Wednesday, May 9, 2012

Review: Perfect Madness by Judith Warner

Anne Taintor
Reviewed by Christina

Published: 2005

Full Title: Perfect Madness: Motherhood in the Age of Anxiety

It's about:  This righteously angry treatise explores the societal and historical pressures that create a burden of stressful expectations for middle-class mothers in America.  Ms. Warner explains how evolving parenting trends and cultural attitudes toward motherhood have culminated in our current unhealthy situation.  Working Moms and stay-at-homers alike tend toward perfectionism, continuous self-sacrifice, and ever increasing control-freakishness.  The author tells how we got here, why it's wrong, and how to fix the situation. 

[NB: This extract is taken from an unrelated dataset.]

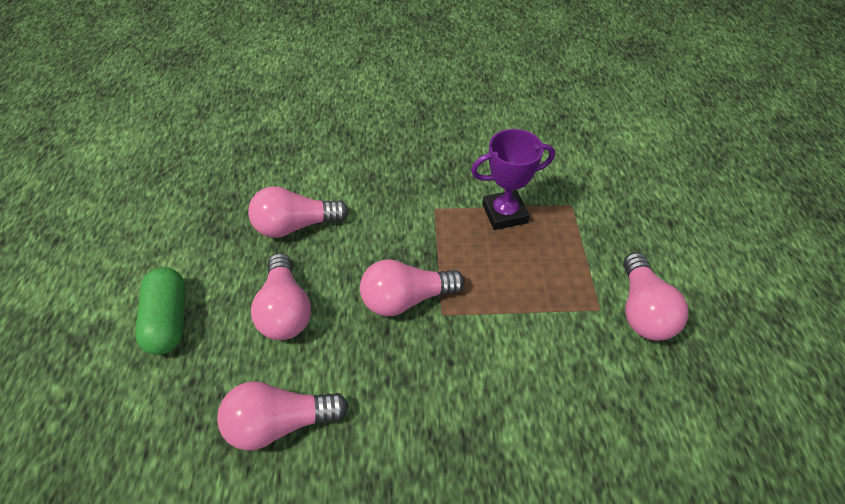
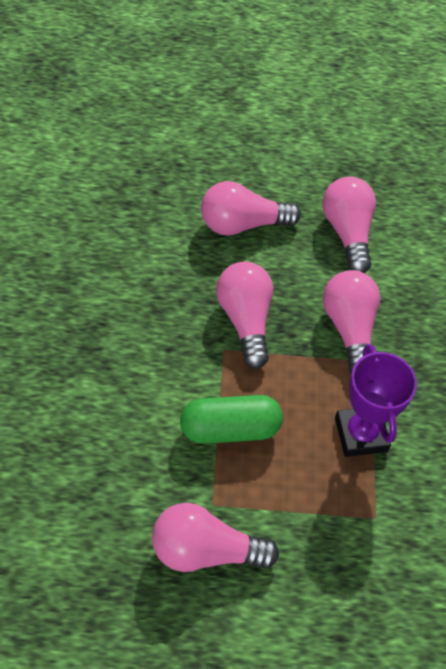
camera: 90 degrees right, 5 degrees up
(168, 320) = (241, 145): green capsule -> green capsule (229, 429)
(280, 423) = (131, 220): pink light bulb -> pink light bulb (349, 329)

I thought: Well.  I thought this was a pretty fascinating read, despite the fact that it not everything in it rings true for my generation of mommies.  The book is only seven years old, but the women quoted are closer to my mother's age than my own and the then-current statistics and situations Ms. Warner uses are from the period when I was in high school and college.  But still, I get it.  I feel for these women and their families: the endless list of "should"s, the constant procession of meaningless tasks day after day, the pain of feeling pressured to give every part of yourself to your kids.

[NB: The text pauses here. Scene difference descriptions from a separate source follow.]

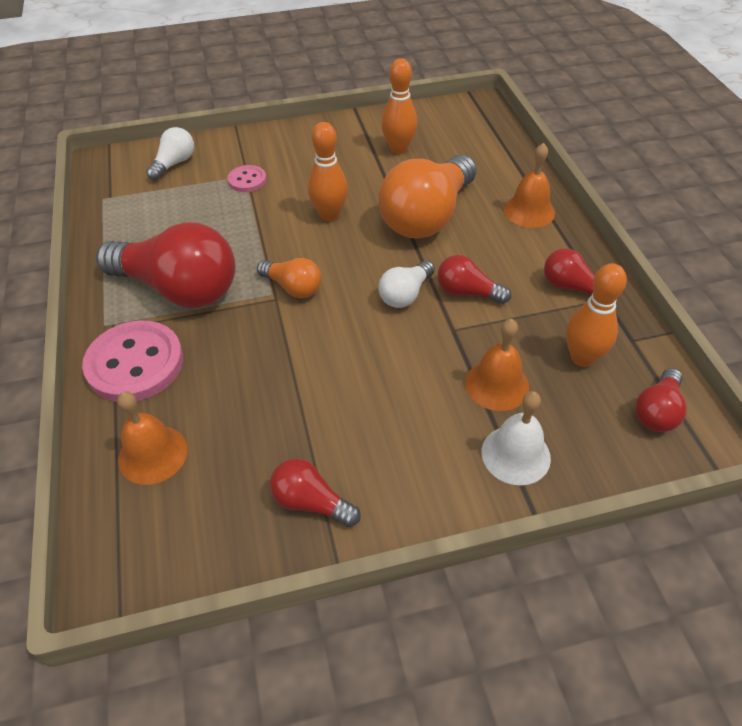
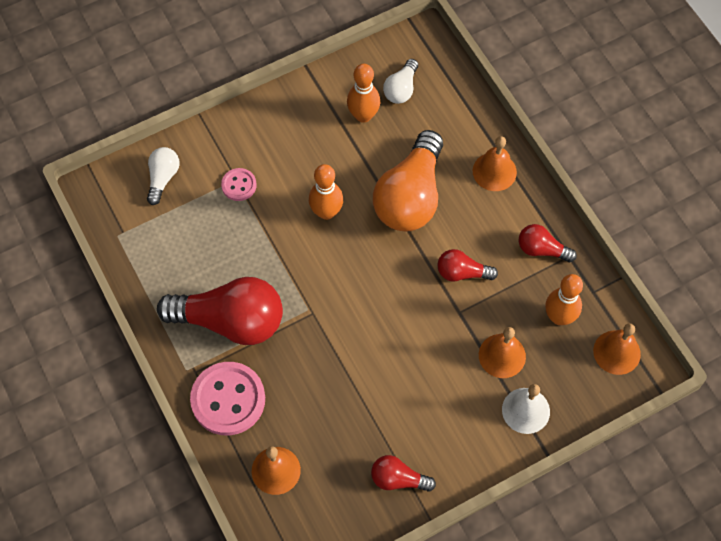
camera: 15 degrees left, 15 degrees up
(293, 287) = (322, 299): orange light bulb -> none
(405, 294) = (414, 286): white light bulb -> white light bulb (401, 89)
(657, 411) = (616, 352): red light bulb -> orange bell

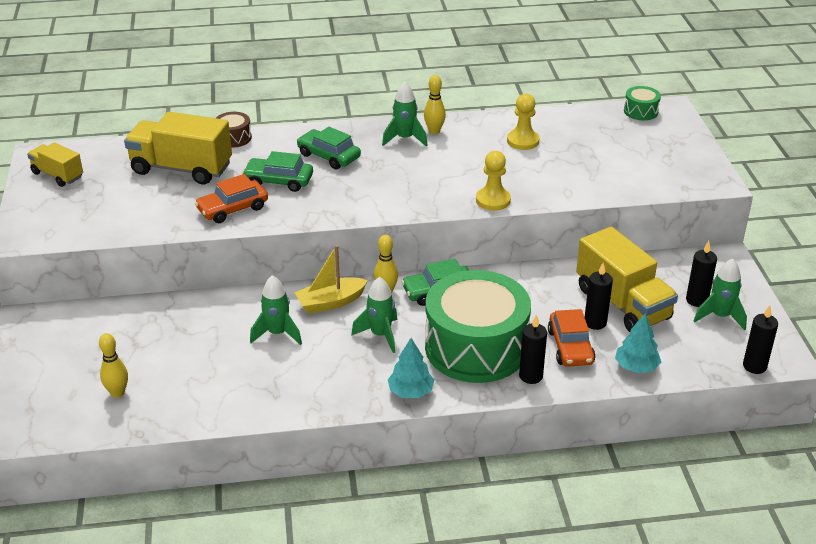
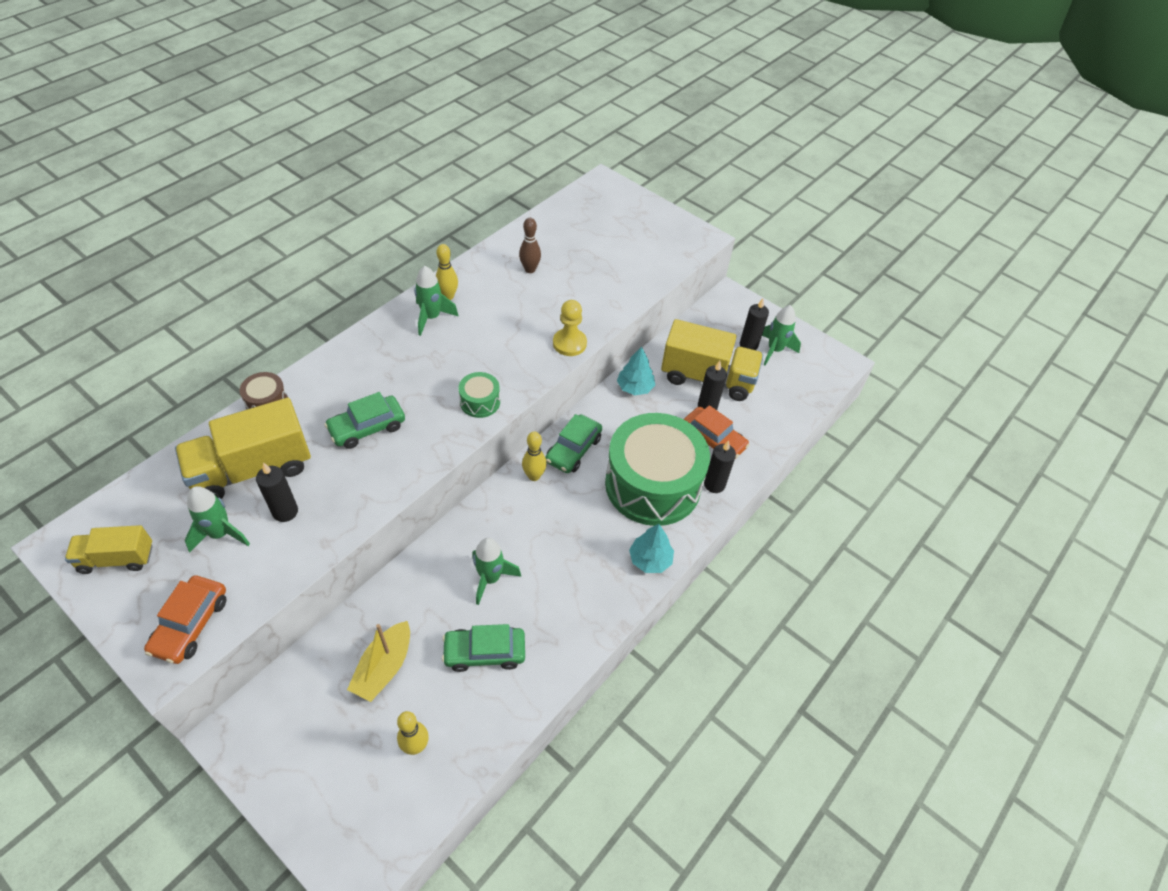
camera: 45 degrees left, 15 degrees up
(232, 209) = (357, 485): orange car -> orange car (191, 624)
(329, 156) = (384, 373): green car -> green car (485, 652)
(330, 302) = (501, 516): yellow boat -> yellow boat (384, 667)
(380, 335) = (573, 522): green rocket -> green rocket (221, 534)
(522, 141) = (530, 269): yellow pawn -> brown bowling pin
(636, 367) = (769, 428): turquoise tree -> turquoise tree (635, 387)
(641, 111) = (585, 195): green drum -> green drum (480, 402)
(754, 366) = (832, 380): black candle -> black candle (285, 512)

There's some annoying melodrama in the writing style: someone's "words crackled like lightning" and sentences like "When the mommy light fades, will [the children] shiver in the dark?"  Ughhhh.  I have to fight not to snicker and/or roll my eyes when I read things like that, even if I do agree with the author's general premise and most of the arguments she makes.  People get worked up so easily about the "Mommy War" issues; there's really no need to try to pointedly ramp up the reader's emotions.  I am also not wild about the red and black cover that seems to scream "DANGER!" and "WARNING!" 

Perfect Madness is an interesting combination of forms: one-third personal essay, one-third informal history of American motherhood and feminism, and one-third reporting on and quotations from the interviews Ms. Warner held with hundreds of mothers.  The end result is 100% RANT, but since it's a rant I agree with, I didn't mind in the least.  I loved the parallels between mothering styles of the past and those of today, especially the comparisons between 1960's perfecto-moms and today's supermoms.  I think the similarities have even increased since this book was published, thanks to Mommy Blogs and the new coolness of craftiness.  And I completely agree with Judith Warner's argument that society (read: lawmakers) needs to step in and actually support families with more than lip service.  

Verdict: Stick it on the shelf!  It's not perfect, and it needs an update.  But it's still a well-written, well-researched, well-argued tract on an important subject.

Reading Recommendations: Obvs, moms will probably like this the best.  If you dig opinionated reporting and care about the lives of middle-class mothers, it's a pretty quick read.

Warnings: One chapter discusses marital sex in some detail.  One rather surprising swear word that I remember.

What I'm reading next: Then Came You by Jennifer Weiner  (my very first chick lit!)